未曾有の被害をもたらすこととなった東北関東大震災とそれを原因とした大津波。有数の地震国でありながら、津波に対する日本人の危機意識は高かったとはいえないのだ。
気象庁による警報は、シミュレーションデータを用いて津波の高さと日本への到達時間を予測して発表されるもので、3メートル以上が予想されると「大津波警報」、1~2メートルは「津波警報」、50センチメートル程度なら「津波注意報」となる。さらに津波の到達予想時刻や予想される高さなどが「津波情報」として知らされる。

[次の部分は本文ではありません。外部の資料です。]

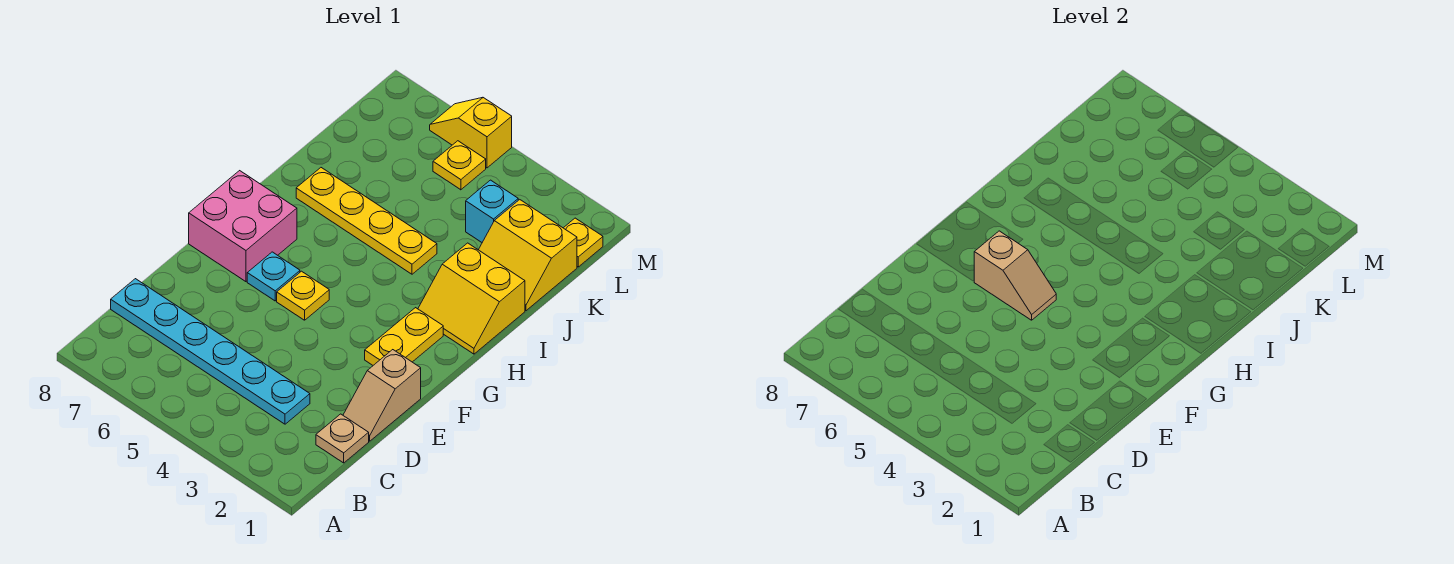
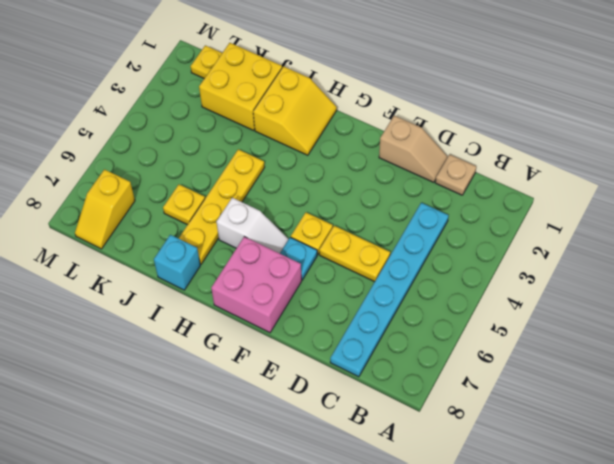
yellow plate F2:G2 level 1 -> yellow plate D5:E5 level 1
tan slope F5:F6 level 2 top 6 -> none
none -> white slope G6:H6 level 1 top H
yellow slope J1:K2 level 1 top K -> yellow brick J1:K2 level 1
cyan brick K3 level 1 -> cyan brick I8 level 1
yellow plate L5 level 1 -> yellow plate J6 level 1
yellow slope M5:M6 level 1 top 5 -> yellow slope L7:L8 level 1 top 7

しかし2010年のチリ地震の際に17年ぶりに国内で発令された大津波警報の際には、東北3県の住民のうち避難勧告に従ったのはわずか4%だった。
また、海に囲まれた国でありながら、津波と国土の“接点”である港湾施設の対策も完全ではないといわれている。NPO防災情報機構の伊藤和明会長はこう解説する。
「津波そのものの被害とともに漂流物に火がついて燃え広がる危険がありますが、現状の港湾対策は決して充分とはいえません。自治体やコンビナート施設を持つ企業が防波堤の建設を進める必要があります」
一方で“防災先進県”も存在する。東海地震を想定する静岡県は2004 年、総工費43億円をかけて高さ約40メートルの巨大水門「びゅうお」を沼津港に建設。震度6弱以上の揺れを検知すると、内港への津波の侵入を防ぐため水門がおよそ5分で閉鎖される。周辺の住民9000人の“命の砦”として期待されている。こうした自治体の津波対策が今後は改めて注目されそうだ。
今回の惨事から得た貴重な教訓を無駄にしてはならない。